In a right triangle, the incircle touches the hypotenuse at a point that divides it into two segments measuring 5 cm and 12 cm. Determine the lengths of the legs of the triangle.
[In a right triangle, the point where the inscribed circle touches the hypotenuse divides it into segments of lengths 5 cm and 12 cm. Find the lengths of the triangle’s legs.]
Solution
According to the problem statement, AE = 5\,\text{cm}, BE = 12\,\text{cm}.
Let r be the radius of the incircle.
We have:
- BE = BP = 12\,\text{cm}
- PC = r
- BC = PC + BP = r + 12
- AE = AF = 5\,\text{cm}
- CF = r
- AC = CF + AF = r + 5
- AB = AE + EB = 5 + 12 = 17\,\text{cm}
In triangle \triangle ABC, angle \angle C = 90^\circ.

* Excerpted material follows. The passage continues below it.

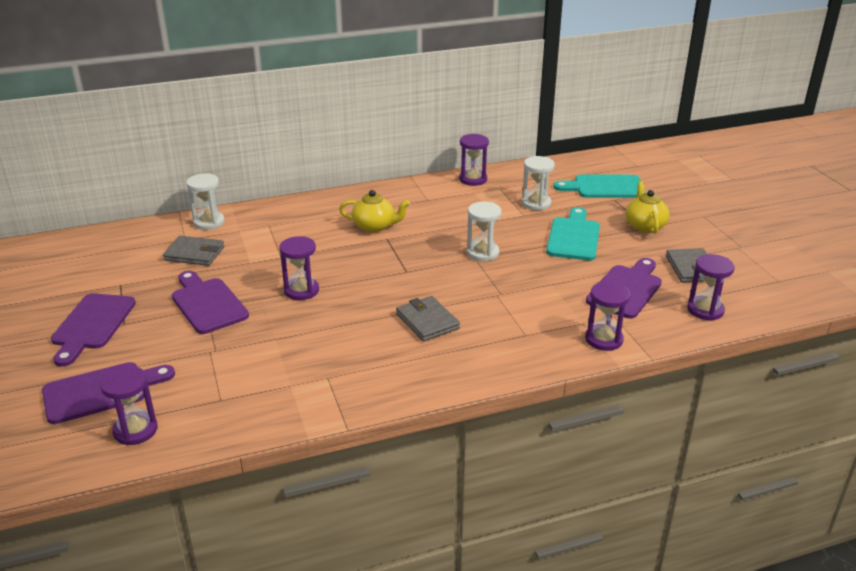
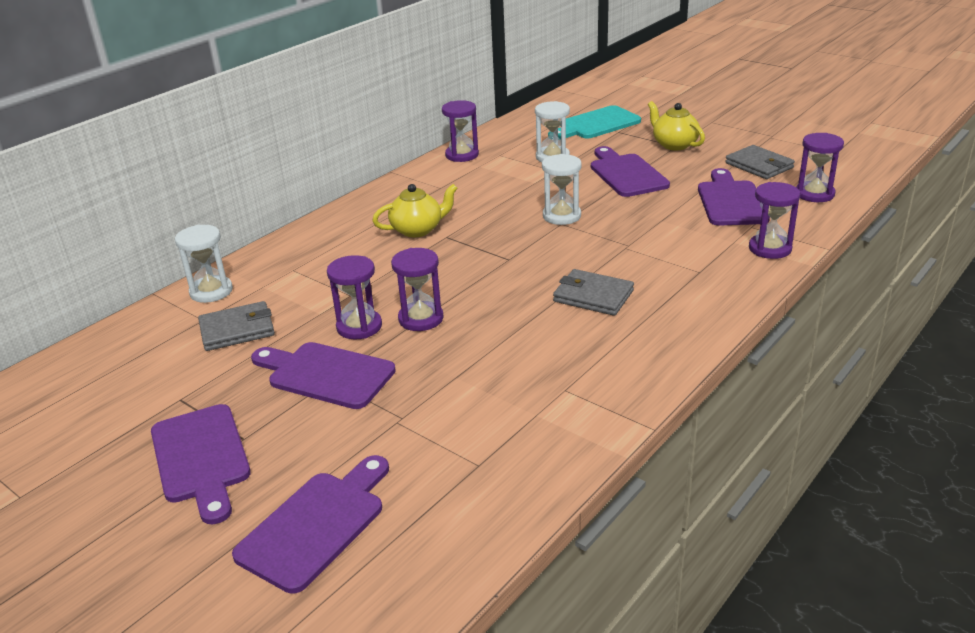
camera: 30 degrees left, 0 degrees up
(135, 430) = (420, 545): purple hourglass -> purple hourglass (359, 327)
(574, 237) = (626, 174): turquoise cutting board -> purple cutting board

By the Pythagorean theorem:
AB^2 = AC^2 + BC^2
(r + 12)^2 + (r + 5)^2 = 289
r^2 + 24r + 144 + r^2 + 10r + 25 = 289
2r^2 + 34r + 169 = 289
2r^2 + 34r - 120 = 0
r^2 + 17r - 60 = 0
Solving the quadratic equation gives:
r = 3\,\text{cm}
Then:
BC = r + 12 = 15\,\text{cm}, AC = r + 5 = 8\,\text{cm}
Answer:
8\,\text{cm};\quad 15\,\text{cm}